Rare is the day that the U.S. Congress wanders into the thicket of state-based medical malpractice suits, but this spring saw one such example. In a recent Medicare bill, bipartisan majorities of each house approved a bill that would arguably impact future lawsuits against doctors and other health care providers.

Robert E. Cooper
Robert E. Cooper

H.R. 2, the Medicare Access and CHIP Reauthorization Act of 2015, was primarily aimed at overhauling the way physicians are paid for rendering services to Medicare patients. Since the late 1990s, doctors have been paid for rendering services to Medicare patients according to the Sustainable Growth Rate, a metric tied to the nation’s GDP. Legislative adjustment to the inevitably-disappointing payment schedule has proven tiring to Congress, which lead to a bill to eliminate the SGR altogether, and tie physician pay to performance, largely based on quality of care rendered.

To that end, H.R. 2 requires the government to measure performance and quality and rate those metrics on a scale of zero to 100. This is not the first time that the federal government has implemented such pay-for-performance standards. Medicare frequently measures whether smokers on Medicare receive smoking cessation counseling, on whether patients develop post-surgery infections, and the like. Measurements similar to these are likely to increase in the months ahead.

If doctor compensation is to be related to performance-based standards, however, it raises a concern. State laws governing litigation against health care providers deem a provider’s  performance negligent only if the provider departs from the “standard of care” for “similarly-situated” providers. It may be tempting to lawyers of both sides to try to prove the provider’s competence, or lack thereof, by tying the performance in a specific case to the government’s performance data.

Anticipating that approach, Congress included in H.R. 2 a “rule of construction” provision referred to as the “Standard of Care Protection Act,” which is now listed as Section 106(d) of H.R. 2 – providing that any federally-implemented health care performance rating “shall not be construed to establish the standard of care or duty of care owed” in either a medical malpractice or a product liability action. This legislative language states that federal health care metrics shall not be determinative in a court of law as to whether or not an act of medical negligence has occurred. The provision is drafted in such a way that it reaches not just federal lawsuits but also cases filed in state court and pursuant to state law.

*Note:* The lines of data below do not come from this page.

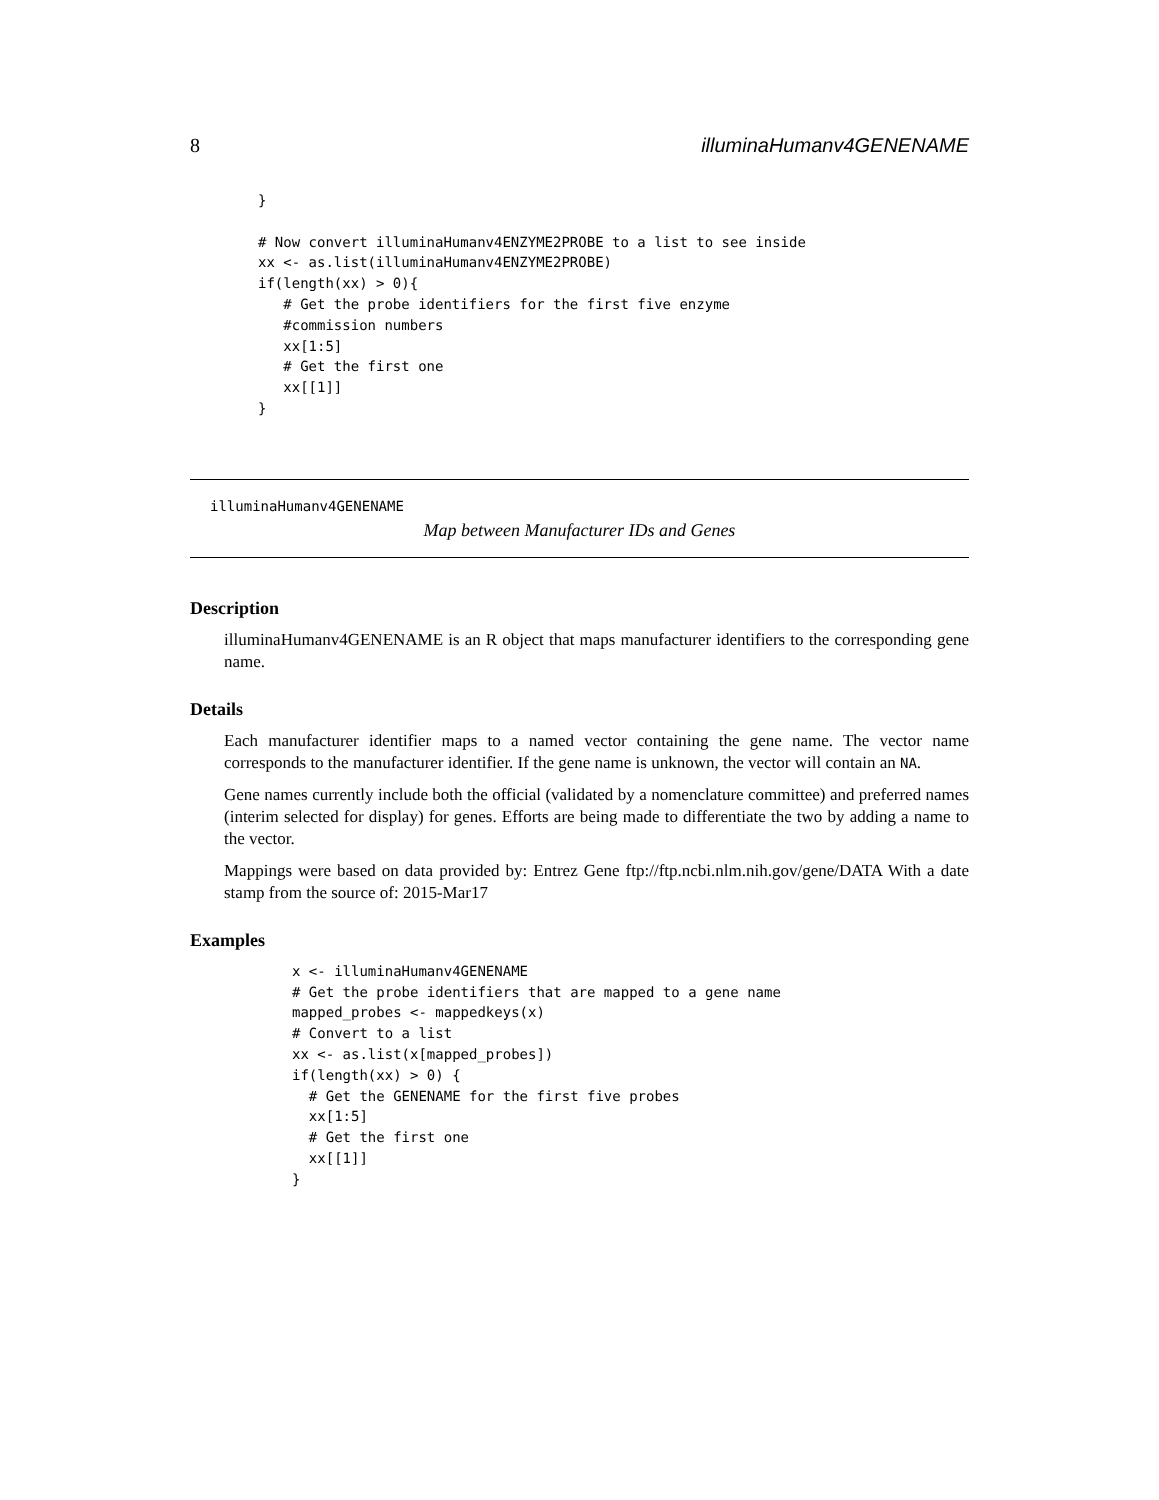8 illuminaHumanv4GENENAME
}

# Now convert illuminaHumanv4ENZYME2PROBE to a list to see inside
xx <- as.list(illuminaHumanv4ENZYME2PROBE)
if(length(xx) > 0){
   # Get the probe identifiers for the first five enzyme
   #commission numbers
   xx[1:5]
   # Get the first one
   xx[[1]]
}
illuminaHumanv4GENENAME
Map between Manufacturer IDs and Genes
Description
illuminaHumanv4GENENAME is an R object that maps manufacturer identifiers to the corresponding gene name.
Details
Each manufacturer identifier maps to a named vector containing the gene name. The vector name corresponds to the manufacturer identifier. If the gene name is unknown, the vector will contain an NA.
Gene names currently include both the official (validated by a nomenclature committee) and preferred names (interim selected for display) for genes. Efforts are being made to differentiate the two by adding a name to the vector.
Mappings were based on data provided by: Entrez Gene ftp://ftp.ncbi.nlm.nih.gov/gene/DATA With a date stamp from the source of: 2015-Mar17
Examples
x <- illuminaHumanv4GENENAME
# Get the probe identifiers that are mapped to a gene name
mapped_probes <- mappedkeys(x)
# Convert to a list
xx <- as.list(x[mapped_probes])
if(length(xx) > 0) {
  # Get the GENENAME for the first five probes
  xx[1:5]
  # Get the first one
  xx[[1]]
}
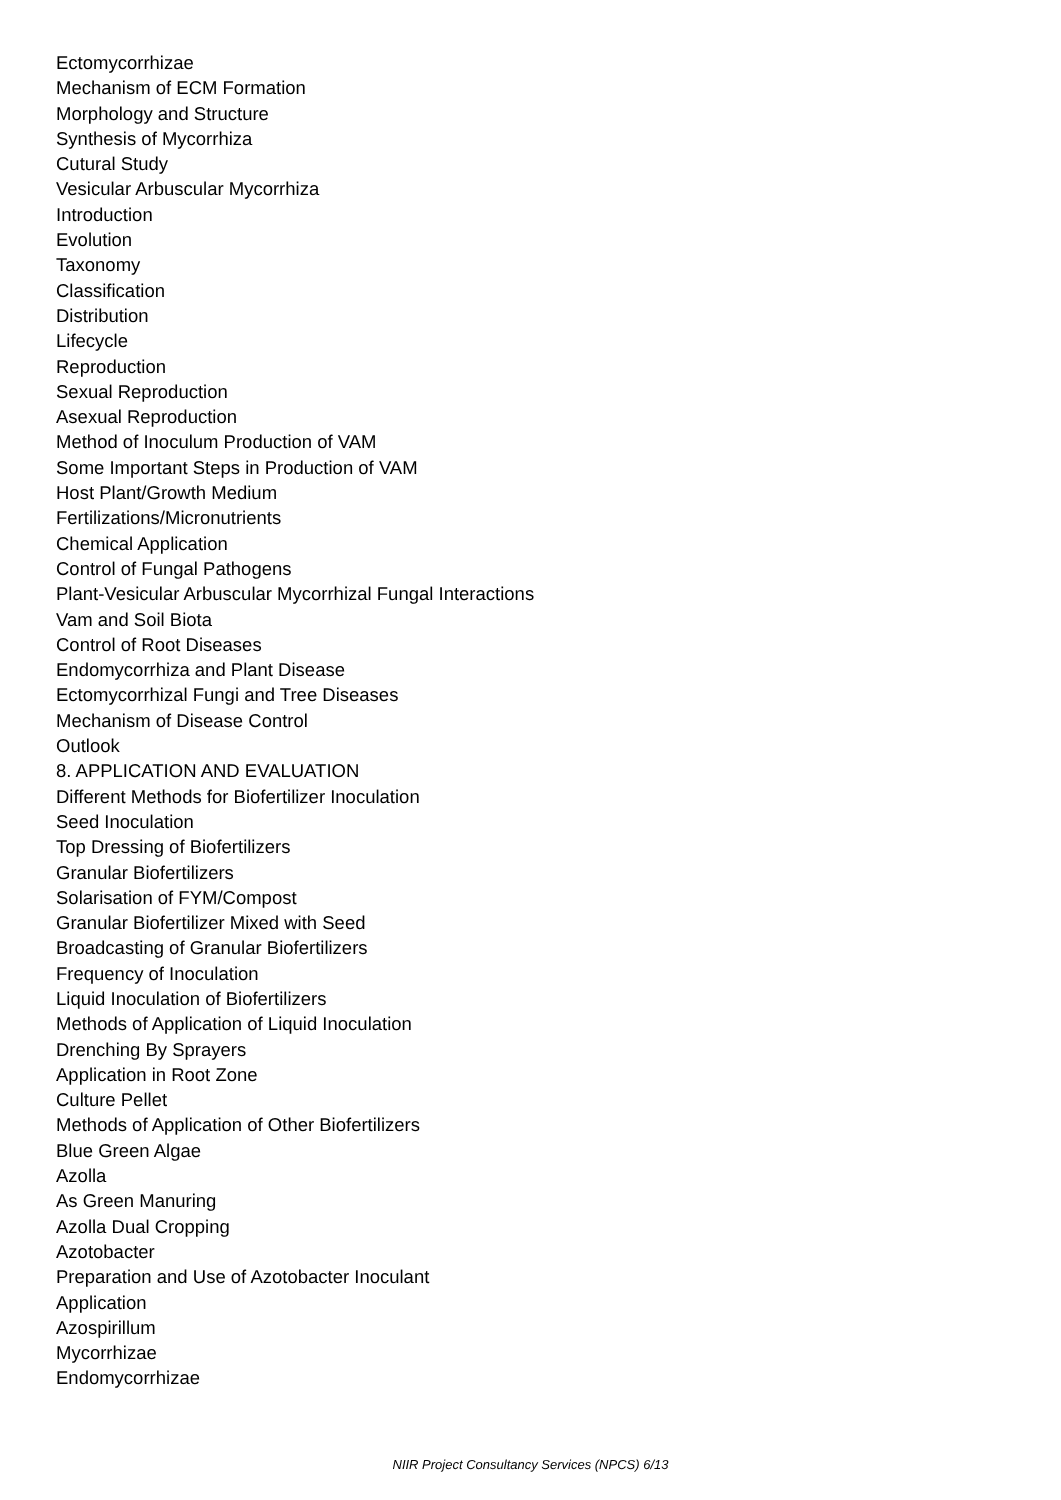Ectomycorrhizae
Mechanism of ECM Formation
Morphology and Structure
Synthesis of Mycorrhiza
Cutural Study
Vesicular Arbuscular Mycorrhiza
Introduction
Evolution
Taxonomy
Classification
Distribution
Lifecycle
Reproduction
Sexual Reproduction
Asexual Reproduction
Method of Inoculum Production of VAM
Some Important Steps in Production of VAM
Host Plant/Growth Medium
Fertilizations/Micronutrients
Chemical Application
Control of Fungal Pathogens
Plant-Vesicular Arbuscular Mycorrhizal Fungal Interactions
Vam and Soil Biota
Control of Root Diseases
Endomycorrhiza and Plant Disease
Ectomycorrhizal Fungi and Tree Diseases
Mechanism of Disease Control
Outlook
8. APPLICATION AND EVALUATION
Different Methods for Biofertilizer Inoculation
Seed Inoculation
Top Dressing of Biofertilizers
Granular Biofertilizers
Solarisation of FYM/Compost
Granular Biofertilizer Mixed with Seed
Broadcasting of Granular Biofertilizers
Frequency of Inoculation
Liquid Inoculation of Biofertilizers
Methods of Application of Liquid Inoculation
Drenching By Sprayers
Application in Root Zone
Culture Pellet
Methods of Application of Other Biofertilizers
Blue Green Algae
Azolla
As Green Manuring
Azolla Dual Cropping
Azotobacter
Preparation and Use of Azotobacter Inoculant
Application
Azospirillum
Mycorrhizae
Endomycorrhizae
NIIR Project Consultancy Services (NPCS) 6/13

Some of the impact of this bill is certain. The bill clearly means that using the zero to 100 ratings, or other federal data on doctor services, cannot “establish” the standard of care for purposes of a medical malpractice lawsuit. In essence, the bill simply continues the status quo.  What remains to be seen, however, is the degree to which government data might be used as one indicator among many, or some evidence showing the degree to which the provider’s care meets an independently-established standard of care.

H.R. 2 is a reassuring step for physicians and other health care providers. Even if it establishes no new proposition of law, it at least guards against liability being imposed upon doctors simply for their failure to meet some metric assigned without attention to the specifics of a particular patient. That said, this move, and others by the government to rein in spending and pay providers based upon outcome, will probably lead to efforts to test the relevance of government measurements of quality in litigation arising out of the delivery of medical services.